There was of course no meeting of the theatre trust scheduled for today. There were no fancy-dress parties or private screenings being held either. Who are these people? Intrigued, you patted down your rumpled coat and dusted away any dandruff from your shoulders, pulled your lapels together under your chin and into the crowd you went.

‘Good grief! Harold?’ It was not long before someone thought they recognized you. ‘It is you! Don’t pretend you can’t hear me now,’ the rangy woman from moments earlier stepped closer, the aroma of violets teasing your nose. ‘My, my, you’re looking well,’ the woman looked you up and down. You felt your cheeks redden. You hoped you were not wearing your stained shirt. As the beautiful woman playfully moved her head from side to side, her bright eyes widened as she spoke, introducing you to her husband, ‘You’ve met Beric, haven’t you?’

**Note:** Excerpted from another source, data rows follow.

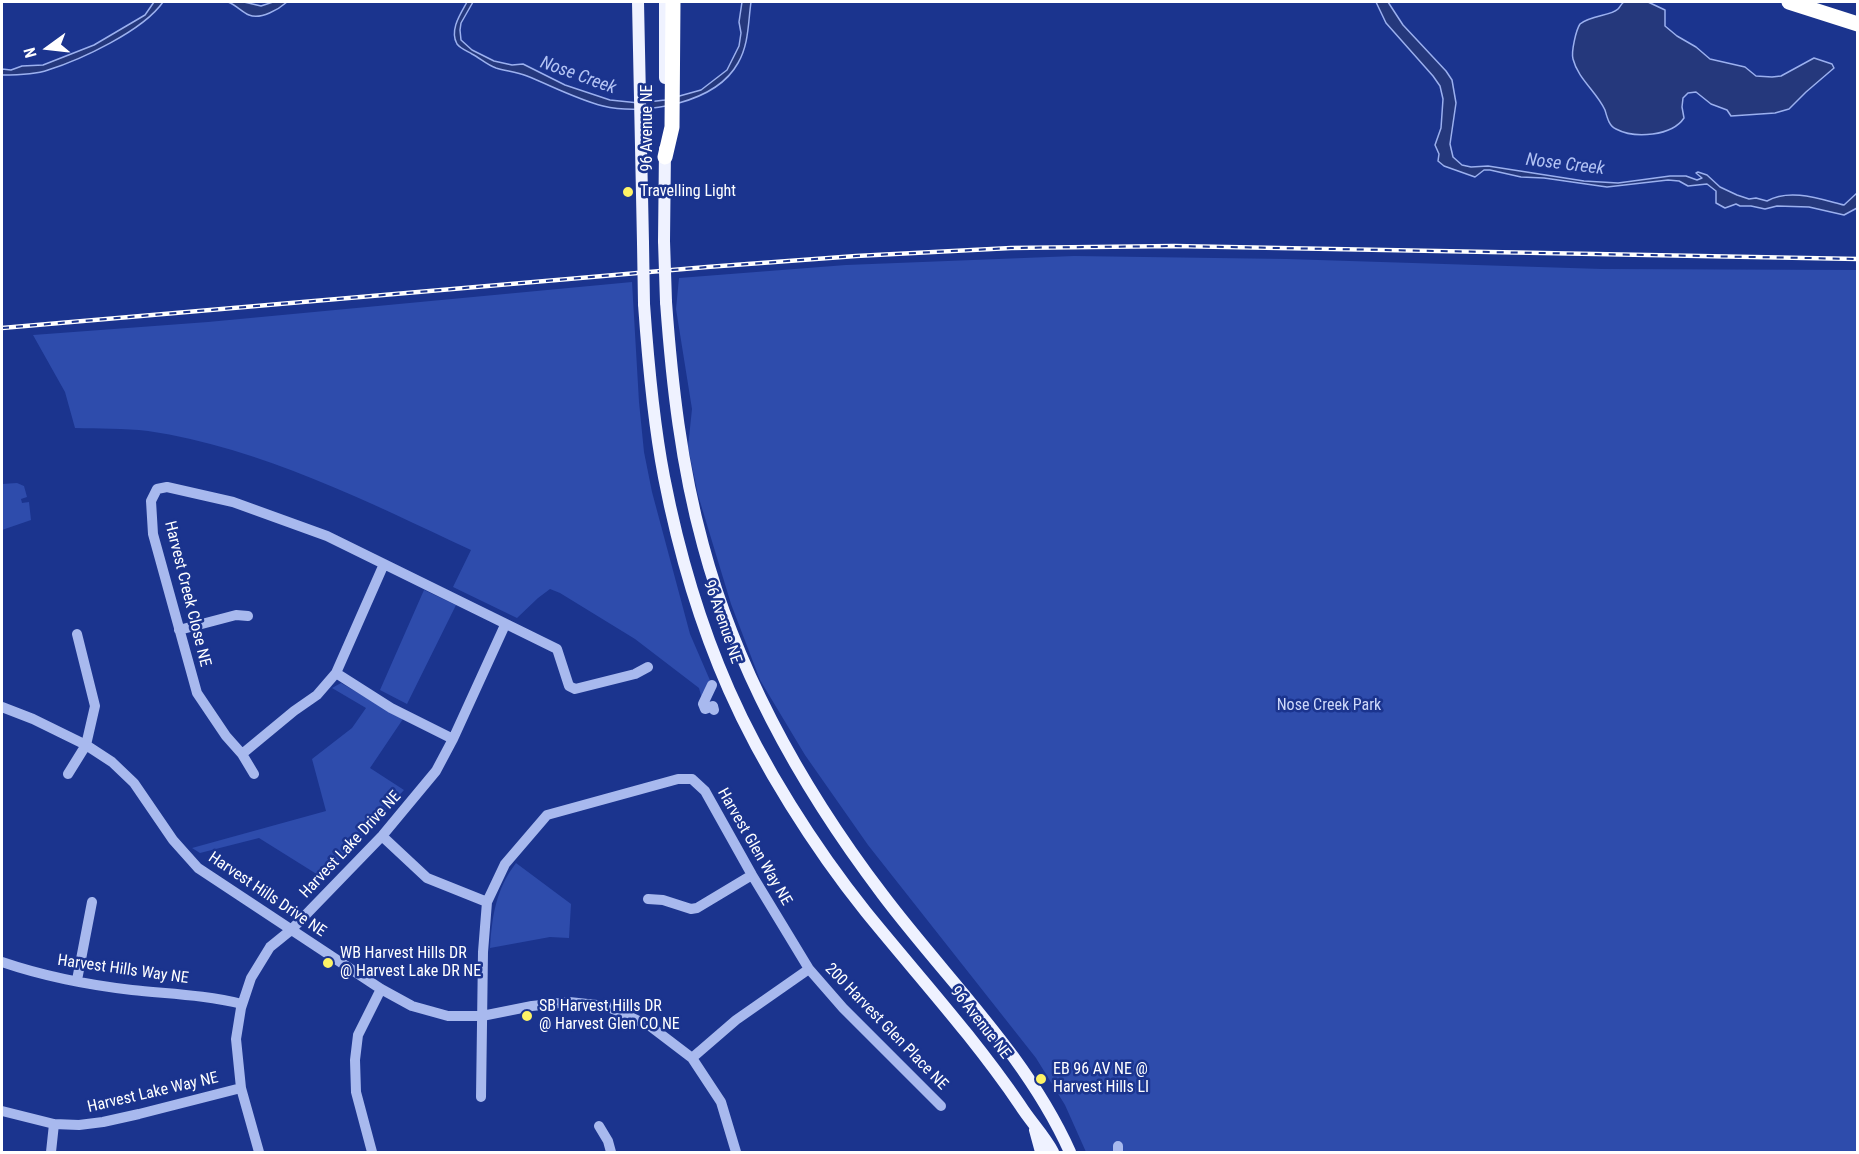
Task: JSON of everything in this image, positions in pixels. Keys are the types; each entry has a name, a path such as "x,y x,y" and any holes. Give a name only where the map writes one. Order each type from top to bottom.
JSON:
{"highway":[{"path":"665,157 672,127 669,44 673,2"},
{"path":"1789,2 1857,24"}],"main road":[{"name":"96 Avenue NE","path":"638,2 644,303 654,415 664,477 682,553 714,654 754,740 793,807 840,878 992,1065 1053,1152"},
{"path":"665,2 669,44"},
{"name":"96 Avenue NE","path":"665,157 666,302 676,410 686,472 703,545 721,602 750,676 776,729 815,796 883,895 1003,1042 1033,1084 1070,1152"},
{"path":"865,910 883,895"},
{"path":"1034,1126 1041,1152"}],"street":[{"name":"Harvest Creek Close NE","path":"254,774 197,693 153,534 151,501 157,489 167,487 233,502 327,536 557,649 569,686 575,689 635,674 648,667"},
{"path":"242,754 317,695 336,673 384,564"},
{"path":"179,630 236,615 248,616"},
{"name":"Harvest Lake Drive NE","path":"259,1152 241,1088 236,1039 242,1004 251,978 270,947 291,930 382,836 436,771 505,625"},
{"path":"68,774 86,745 95,706 77,634"},
{"path":"336,673 391,708 453,739"},
{"path":"712,685 703,704 705,709 713,706 714,710"},
{"name":"Harvest Hills Drive NE","path":"2,707 33,719 86,745 112,762 134,783 173,840 198,868 381,989 412,1006 448,1016 482,1016 532,1006 569,1002 606,1006 650,1026 692,1058 721,1102 736,1152"},
{"name":"Harvest Glen Way NE","path":"481,1097 483,952 488,902 505,864 547,815 678,779 692,779 705,791 809,969"},
{"path":"382,836 427,878 449,889 488,902"},
{"path":"648,899 663,900 691,909 697,908 752,875"},
{"path":"76,980 92,902"},
{"name":"Harvest Hills Way NE","path":"2,962 25,970 131,990 189,995 242,1004"},
{"path":"692,1058 736,1020 809,969"},
{"name":"200 Harvest Glen Place NE","path":"809,969 843,1008 941,1106"},
{"path":"372,1152 356,1092 355,1060 358,1035 381,989"},
{"name":"Harvest Lake Way NE","path":"2,1111 54,1124 79,1125 103,1122 241,1088"},
{"path":"51,1152 54,1124"},
{"path":"599,1126 608,1141 611,1152"}],"green space":[{"name":"Nose Creek Park","path":"1074,256 1287,259 1602,269 1857,270 1857,1152 1086,1152 1065,1105 1036,1058 868,845 805,755 760,680 731,604 698,495 688,447 692,409 676,309 679,278 846,265"},
{"path":"632,282 644,452 652,492 690,634 712,685 703,703 699,688 635,639 560,593 550,589 517,618 453,587 471,550 354,496 273,463 190,439 139,430 75,428 65,392 33,335 208,322"},
{"path":"17,483 24,486 27,497 21,499 22,503 29,502 31,520 2,530 2,484"},
{"path":"424,590 456,605 407,704 380,690"},
{"path":"341,683 403,719 370,768 404,790 323,878 259,838 200,853 192,848 326,811 312,759 352,728 366,708 332,688"},
{"path":"516,863 571,904 569,938 550,937 490,948 496,903"}],"shaded area":[{"path":"154,2 163,2 154,13 126,34 93,52 43,71 2,75 2,69 11,70 22,66 43,65 94,45 145,15"},
{"path":"228,2 244,2 261,6 273,2 287,2 270,13 254,16 246,14"},
{"path":"467,2 473,2 461,23 461,40 472,50 494,61 512,65 523,64 565,85 610,100 639,103 665,100 701,90 727,70 739,46 742,2 751,2 748,33 742,56 728,77 697,97 678,103 639,109 620,109 583,100 527,76 493,67 462,49 457,44 454,33"},
{"path":"1376,2 1388,2 1403,25 1452,80 1456,103 1450,144 1453,157 1462,165 1488,166 1584,181 1618,183 1670,176 1686,176 1697,180 1702,178 1696,173 1698,172 1707,175 1720,187 1749,199 1767,201 1785,195 1795,195 1844,205 1857,193 1857,208 1844,215 1809,207 1777,206 1765,209 1736,204 1725,208 1716,203 1716,191 1707,184 1688,186 1679,181 1668,180 1607,187 1521,177 1490,170 1484,170 1475,177 1444,166 1438,161 1439,154 1435,145 1441,128 1443,99 1440,86 1386,23"},
{"path":"1624,2 1648,2 1665,10 1665,26 1677,36 1696,47 1710,59 1745,67 1756,76 1781,76 1814,58 1832,64 1834,68 1789,109 1775,113 1731,116 1727,110 1711,104 1696,92 1688,93 1683,98 1684,118 1671,129 1643,135 1624,132 1610,124 1602,103 1575,66 1573,56 1574,41 1580,24 1615,11"}],"railway":[{"path":"2,328 707,267 1011,248 1174,246 1858,259"}],"place":[{"name":"Travelling Light","path":"628,192"},
{"name":"WB Harvest Hills DR @ Harvest Lake DR NE","path":"328,963"},
{"name":"SB Harvest Hills DR @ Harvest Glen CO NE","path":"527,1016"},
{"name":"EB 96 AV NE @ Harvest Hills LI","path":"1041,1079"}],"water label":[{"name":"Nose Creek","path":"578,76"},
{"name":"Nose Creek","path":"1565,165"}]}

You absentmindedly brushed at your sleeve. ‘You’re cut from some fine cloth there, Harold,’ the couple remarked in a cut-glass chorus, watching you grope at the plaid fabric.

‘But I feel awfully underdressed,’ you bowed your head.

The woman made a face of mock surprise. ‘You are such a card when you mash like that, Har. Go and look at yourself, in the mirror over there.’ At that you followed to where she was pointing, finding the tall looking glass beside the box office.

You had seen it before in pictures. It was black and white—an installation for cinemagoers to inspect their finery after screenings of The Lady from Shanghai. The hall of mirrors scene, you knew, was famous. Most men back then believed they were Orson Welles, and the women Rita Hayworth, but that was 1947. The mirrors, like much of the Roxy, were lost to time. You turned to look at your new friends, thick in the milling crowd. ‘Go on!’ they gestured for you to turn around.

And then it happened. Your hair, thin and white, was restored to its original thick, youthful, chestnut. Your face, pock-marked and severe, relaxed into its former plump canvas of hope.

And your clothes? The egg-stained off-white shirt, olive slacks and ill-fitting raincoat had transmogrified, as you did, into the uniform of a confident man. Hardy Amies wouldn’t know himself to look at you now, able-bodied in a wide plaid check suit, brilliant scarlet shirt and patent leather shoes. You scarcely saved yourself from adjusting your part line in your shoe’s reflection against the rich, vibrant red neon of ROXY spelled above you.

‘Come on,’ you felt the familiar embrace of your late wife envelop you from behind. ‘I didn’t notice you, so smartly-dressed as you are, Harold,’ she said. ‘You gave me such a shock.’

Taking her hand, soft and warm, you decided to stay here, in whatever dream this was.